Friday, March 27, 2009

Changing Point In My Life

So I have been debating all week whether or not to let you into something very personal in my life. After much consideration, I decided, because this makes up so much of who I am today, to share. I think I have typed and retyped this story about ten times. It is hard, the scars still seem fresh but at the same time, it seems like a lifetime ago. And I don't tell this story for sympathy or as a "poor me". I tell it because it is me. I tell it because it is real. I tell it for as a warning of the dangers of those who drive under the influence. Every time I see this picture my hands get clammy, my armpits begin to tingle. It takes me back to that day, six years ago tomorrow, March 28, 2003.

I was a junior in high school. My life, I thought, was pretty alright. I had wonderful friends, a fun job and a pretty cool boyfriend (now a pretty cool husband). It was Friday afternoon; school was out for the week. I dropped my friend Paige off at her house; I can still remember our silly conversation. As I pulled out of her driveway, I clicked my lap belt into place. For me, the next week of my life remains an empty slate. I still cannot imagine what that week was like for my family and friends. Phone calls, prayer chains, hugs and tears; their lives were tossed in a whirlwind. After a week had passed I remember lying in bed, unable to speak, to painful to move. Flowers surrounded me, monitors beeped. “Think” “What do you remember” I told myself. Nothing… For me, all I have are stories. Stories from my family and friends; the story told in the police report.

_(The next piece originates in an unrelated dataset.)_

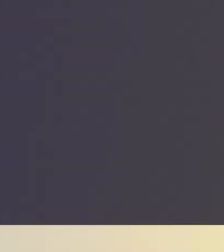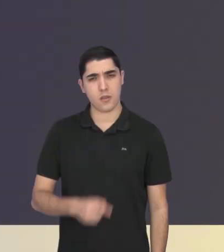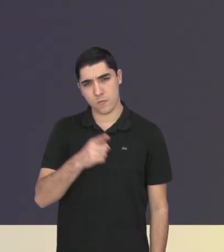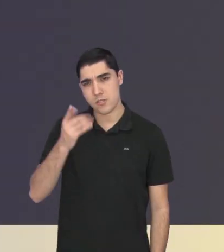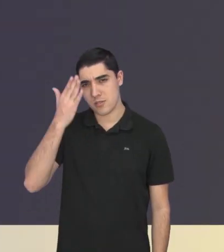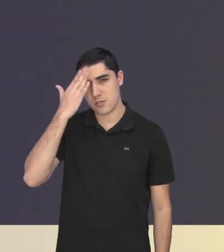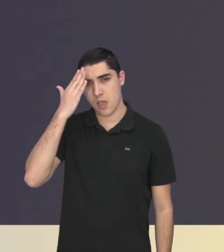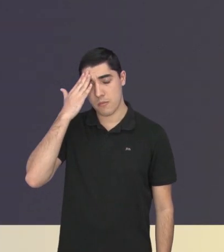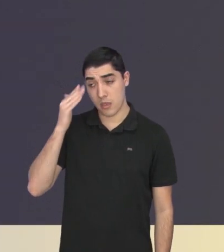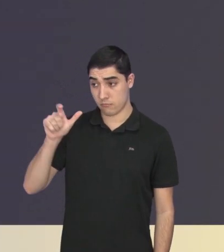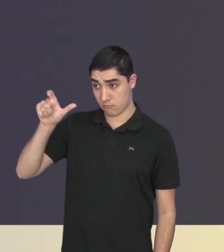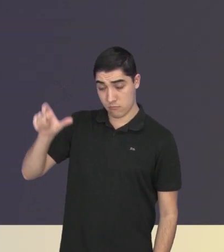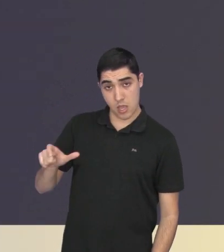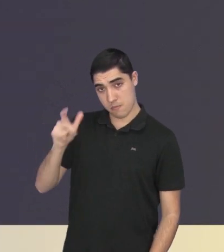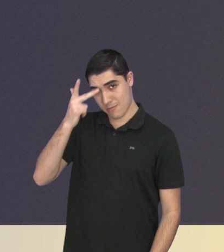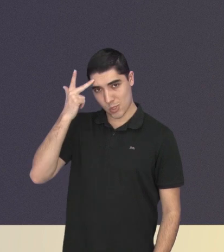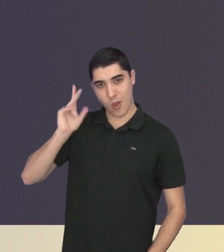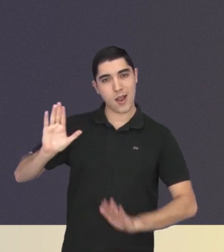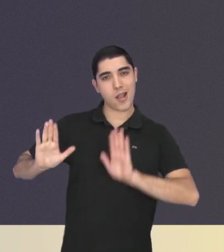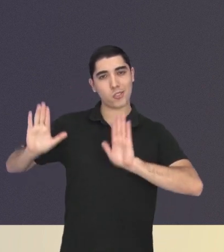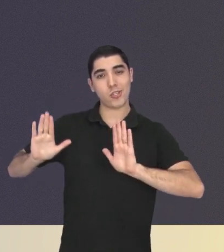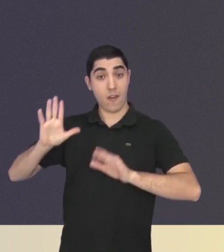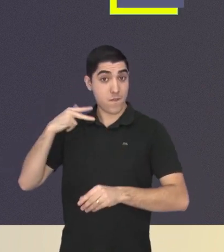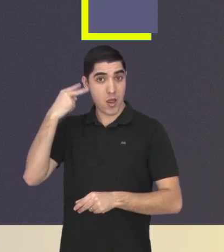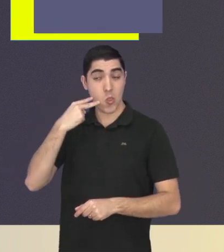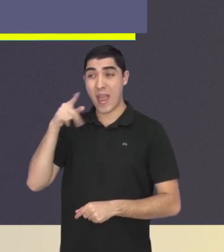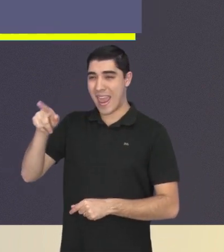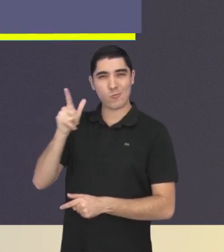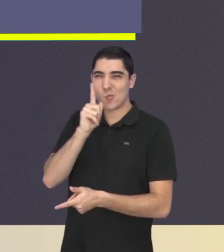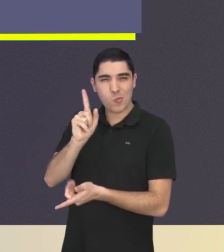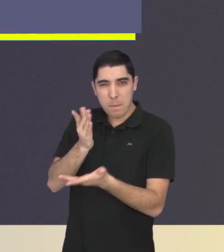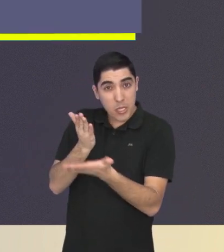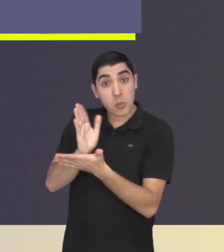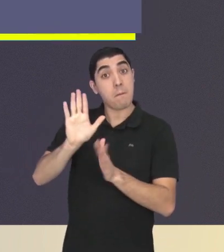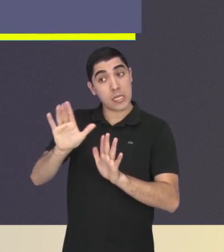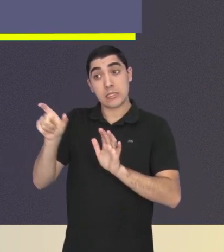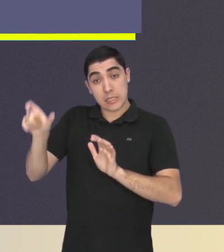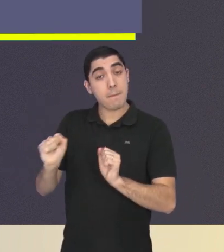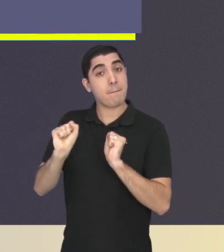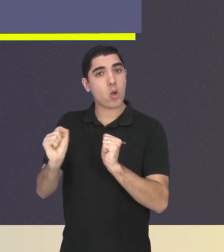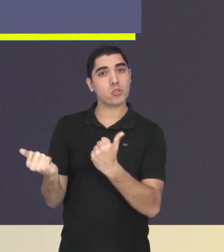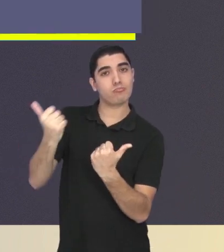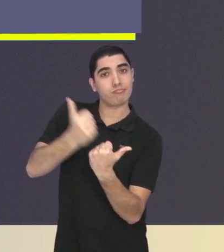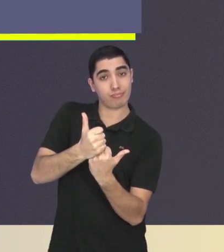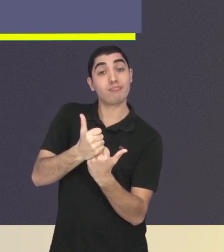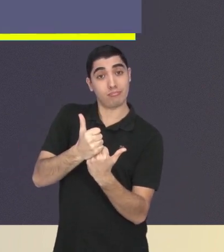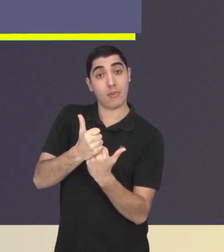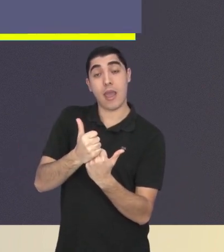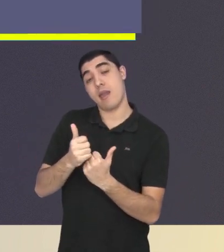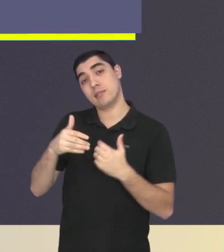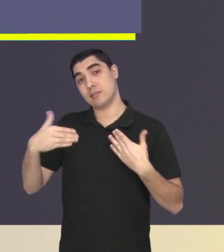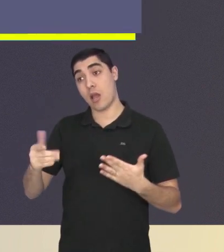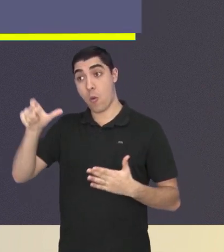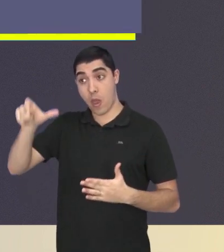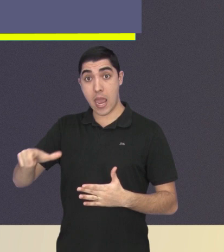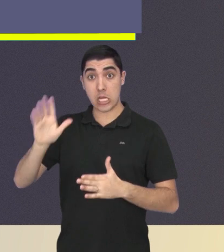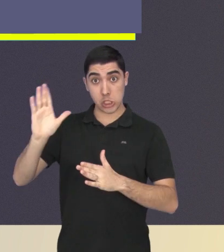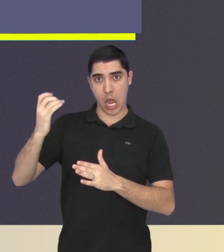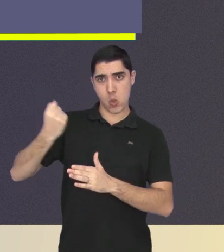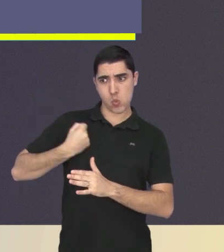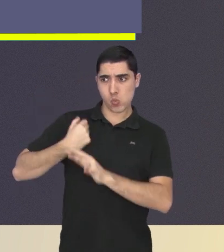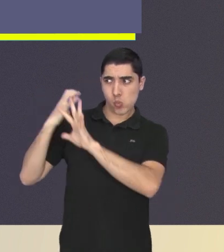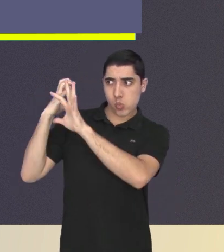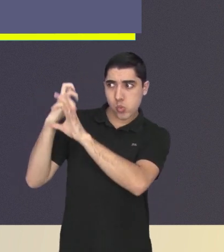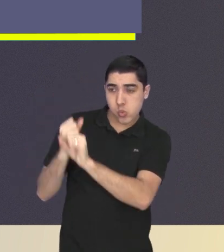Você sabia que todo candidato a vereador que não é eleito é um suplente? O suplente é chamado a tomar posse seguindo a ordem de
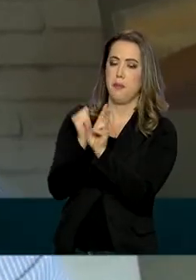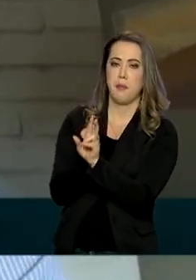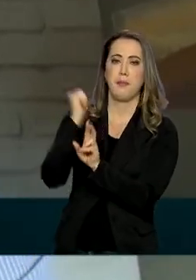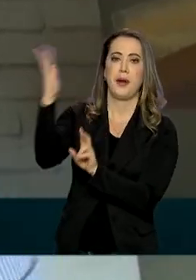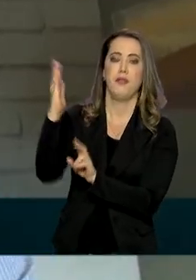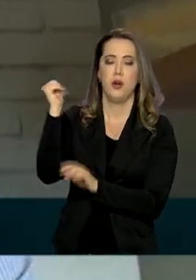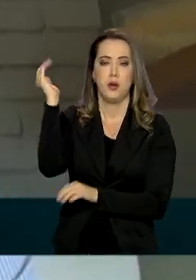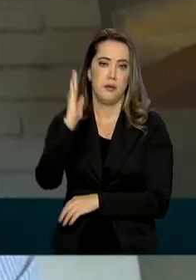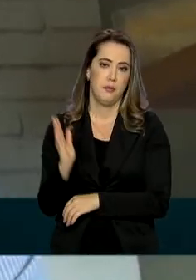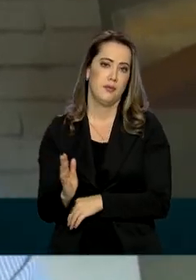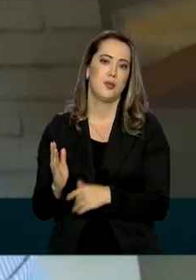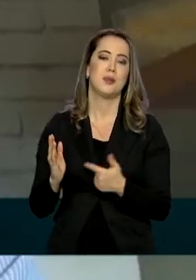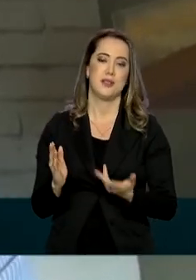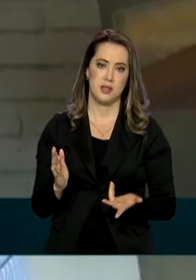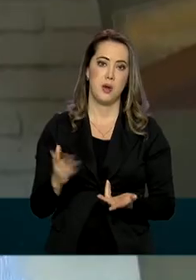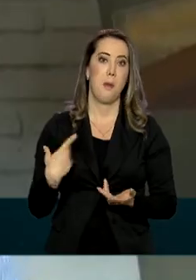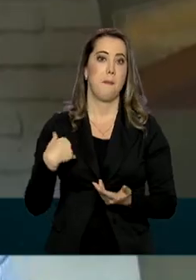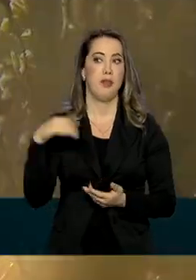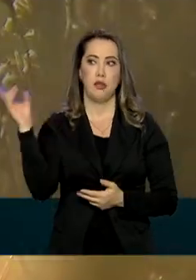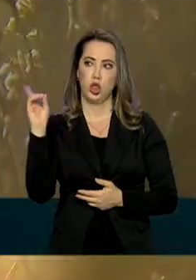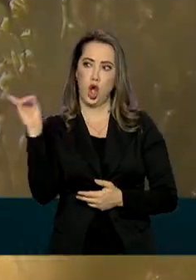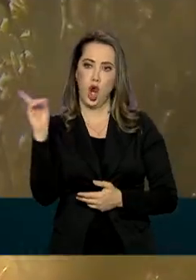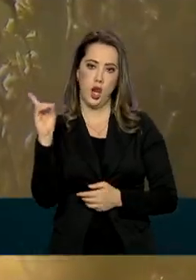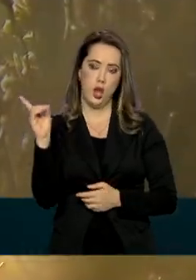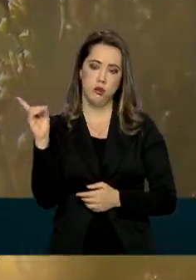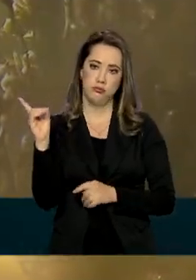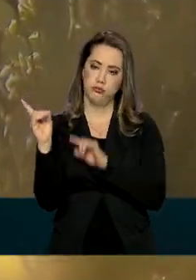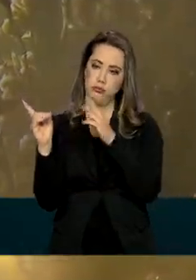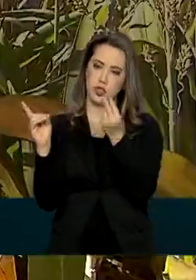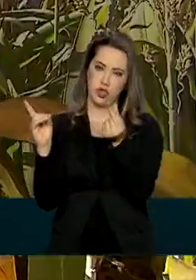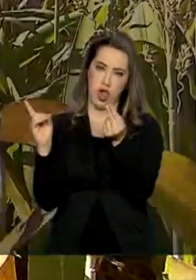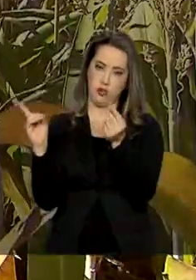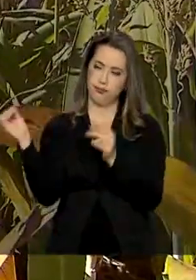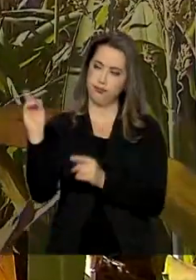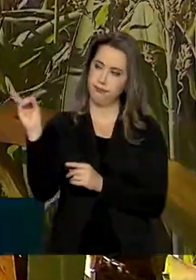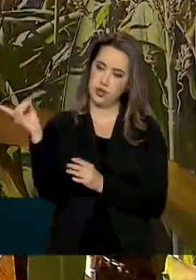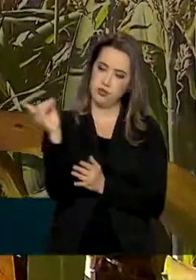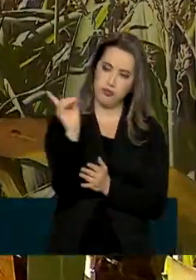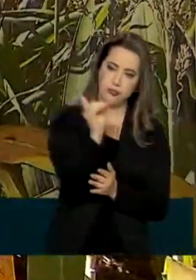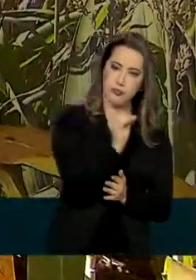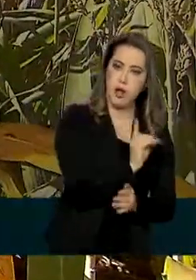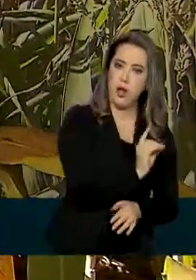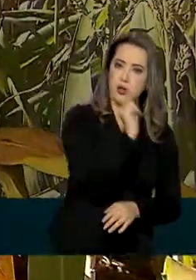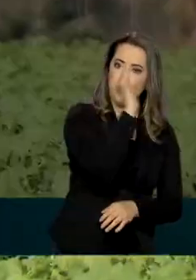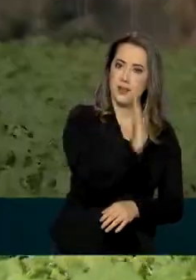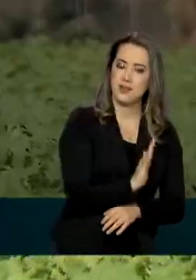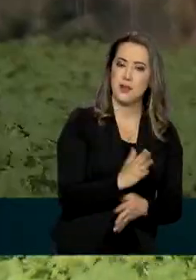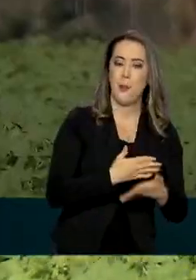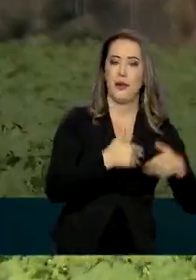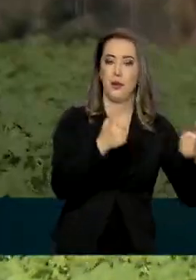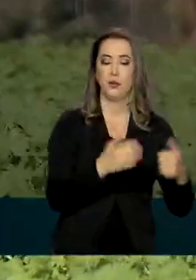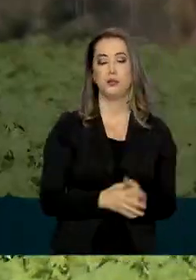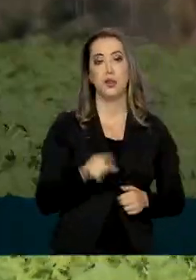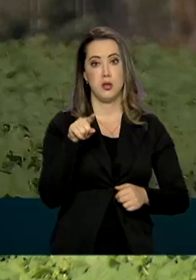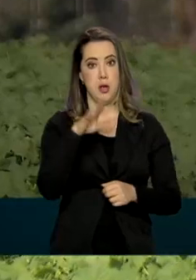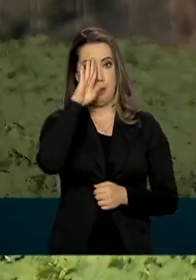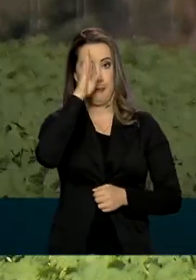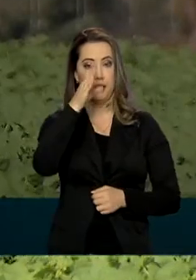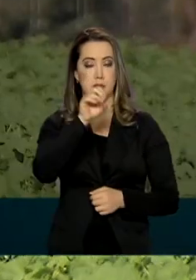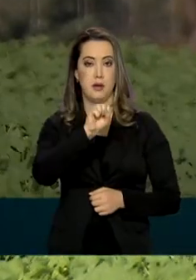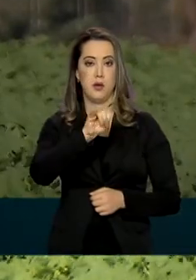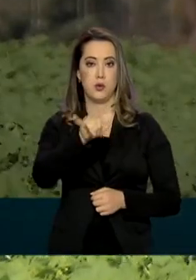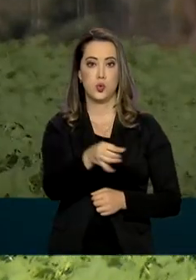mais dólares entrando no Brasil. O aumento na safra será puxado principalmente pela soja, que é o carro-chefe da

I was headed home, on a two lane road, less than a mile from our driveway. My car was headed south, his was headed north. A stop sign sat about a quarter mile up the road from him. One car separated him from the stop sign. He decided to pass, pulling out directly into my path. I had no time to react; my foot still remained on the gas pedal when they pulled me out. He hit me full force, head on. Each of our cars went spinning into opposite ditches. He was fine; high on cocaine and an overdose of anti-depressants, I was not. An approaching truck stopped and noticed that I wasn’t breathing. He administered CPR until the first responders arrived. He is my angel; he saved my life. Two hours later, I was pulled from my car. My seat was bloodstained and syringes lay in the backseat from morphine, helping to keep me calm. I was rushed to Gerber Memorial Hospital where listed stable and then transferred by ambulance to Butterworth. News was beginning to spread. My mother, who was at the beauty salon, heard they had Warner shut down between 72nd and 80th because of an accident; she said she just knew it was me.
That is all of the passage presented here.